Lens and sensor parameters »

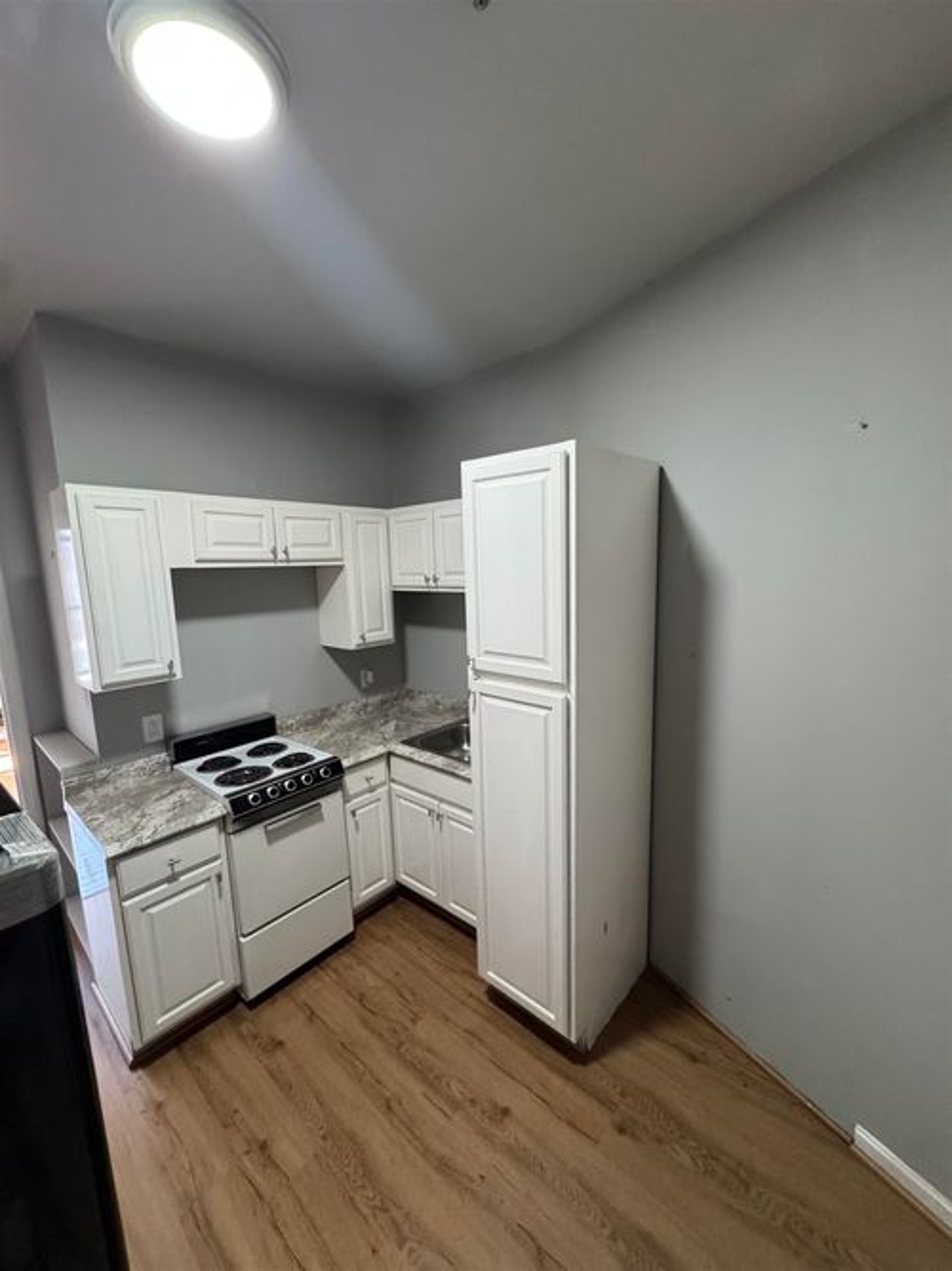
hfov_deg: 85.7
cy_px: 636
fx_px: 514
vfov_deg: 102.1
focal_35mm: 14
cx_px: 476
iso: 250
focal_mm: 2.22
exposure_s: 1/60
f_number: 2.2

WHAT THIS TASK INVOLVES » Would you output the data above exactly as written, but with no images?

WRITTEN RESPONSE »
hfov_deg: 85.7
cy_px: 636
fx_px: 514
vfov_deg: 102.1
focal_35mm: 14
cx_px: 476
iso: 250
focal_mm: 2.22
exposure_s: 1/60
f_number: 2.2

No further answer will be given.